A professora Rosilene Paganotti, coordenadora do Centro de Excelência e Inovação em Produtos Alimentícios Artesanais (CEIPArte) do Instituto Federal de Minas Gerais – Campus Formiga, participou do III Seminário Brasileiro de Cachaça de Alambique e do VII Seminário Mineiro de Cachaça de Alambique. Com o tema “Cachaça e Tecnologia: Rumo à Inovação Sustentável”, o evento foi realizado entre os dias 16 e 18 de abril, na Universidade Federal de Lavras (UFLA) e reuniu produtores rurais, pesquisadores, técnicos, estudantes, representantes institucionais e apreciadores do setor.
Durante o seminário, foram estabelecidas e consolidadas parcerias institucionais e apoios estratégicos às ações desenvolvidas pelo CEIPArte/IFMG. Entre os destaques está o apoio técnico do Departamento de Química da Universidade Federal de Minas Gerais (UFMG) aos projetos de pesquisa do Centro de Excelência, formalizado a partir de articulação com a chefe do departamento, Arilza de Oliveira Porto.
Também foi firmado apoio técnico junto ao Conselho Regional de Química de Minas Gerais (CRQ/MG), por meio de diálogo com seu presidente, Wagner José Pederzoli. Soma-se a essas iniciativas a parceria com Maria das Graças Cardoso, docente do Departamento de Química da UFLA e referência internacional em pesquisas voltadas à cachaça de alambique, o que agrega valor científico e tecnológico às atividades do CEIPArte.
Paralelamente, foram realizadas interlocuções voltadas ao fortalecimento dos Arranjos Produtivos Locais (APLs) nas regiões de atuação do IFMG. Nesse contexto, destaca-se o encontro com o subsecretário de Ciência, Tecnologia e Inovação de Minas Gerais, Lucas Mendes de Faria Rosa Soares, com foco na ampliação de políticas públicas e incentivos à inovação no setor.

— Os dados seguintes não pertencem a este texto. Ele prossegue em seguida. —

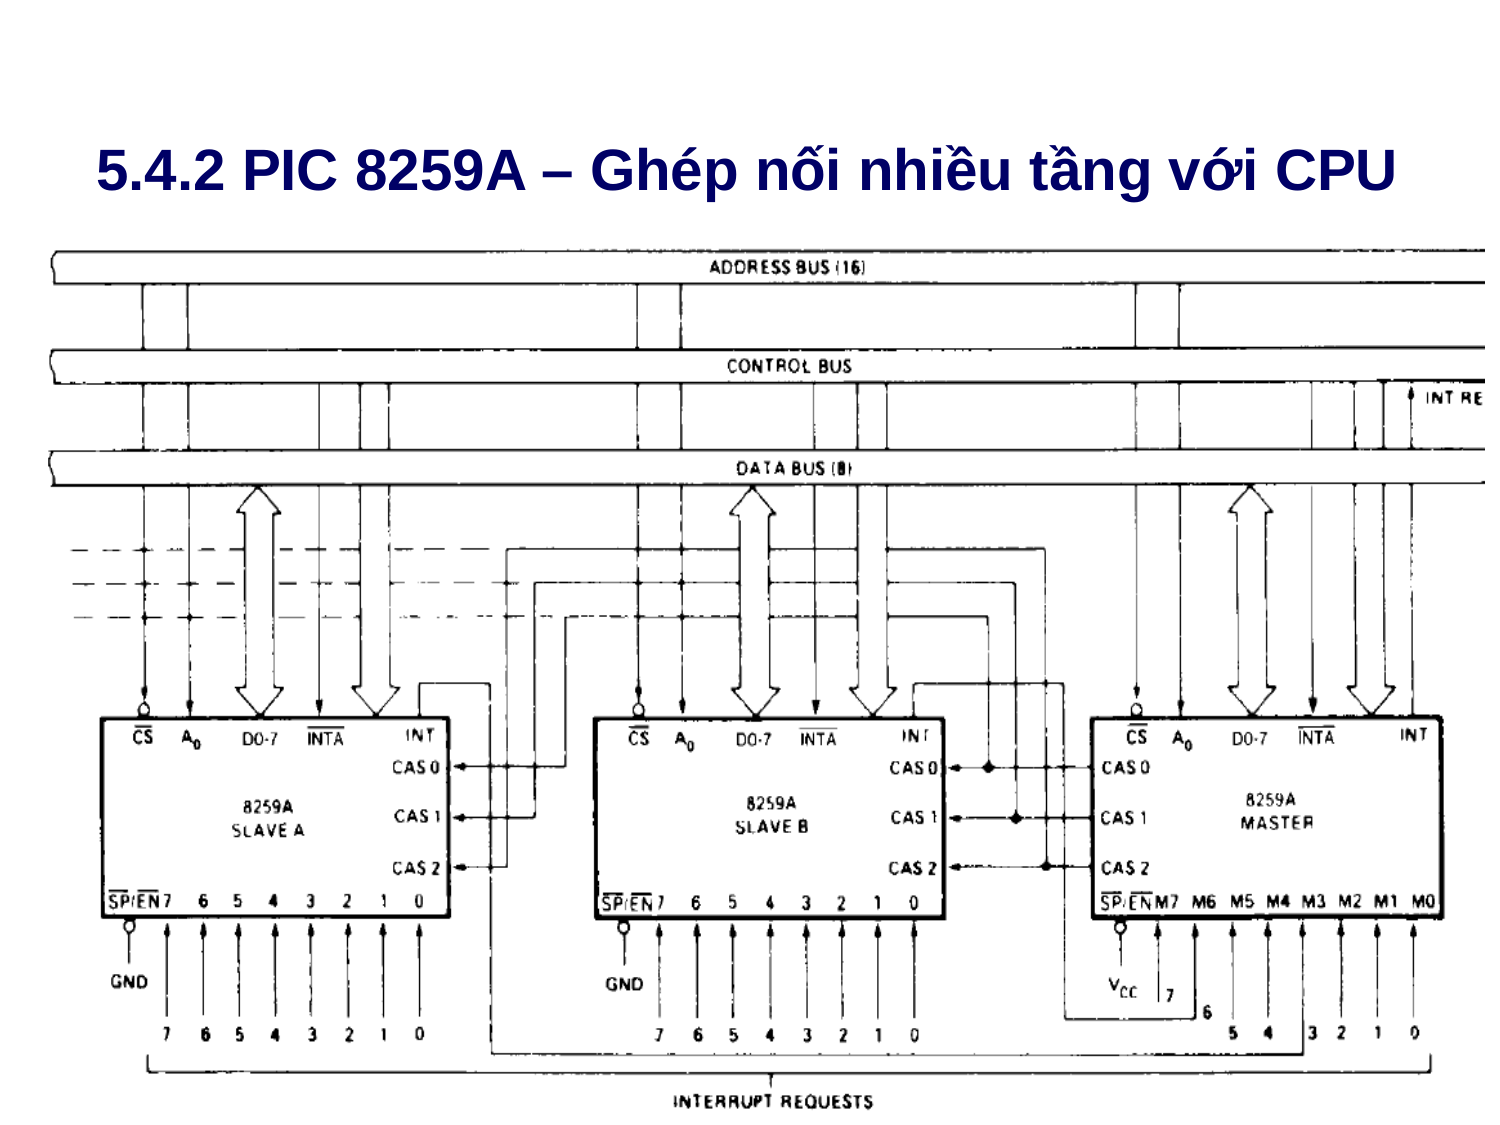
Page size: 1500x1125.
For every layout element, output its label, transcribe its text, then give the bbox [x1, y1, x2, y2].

De acordo com a coordenação do CEIPArte, a consolidação dessas parcerias fortalece a integração entre ensino, pesquisa e extensão, amplia o acesso à infraestrutura técnica e científica, potencializa a captação de recursos e impulsiona a inovação aplicada. As articulações também contribuem para o desenvolvimento sustentável das cadeias produtivas de alimentos artesanais, promovendo a valorização de produtos regionais, o apoio aos produtores locais e a difusão de tecnologias que elevam a qualidade e a competitividade dos produtos.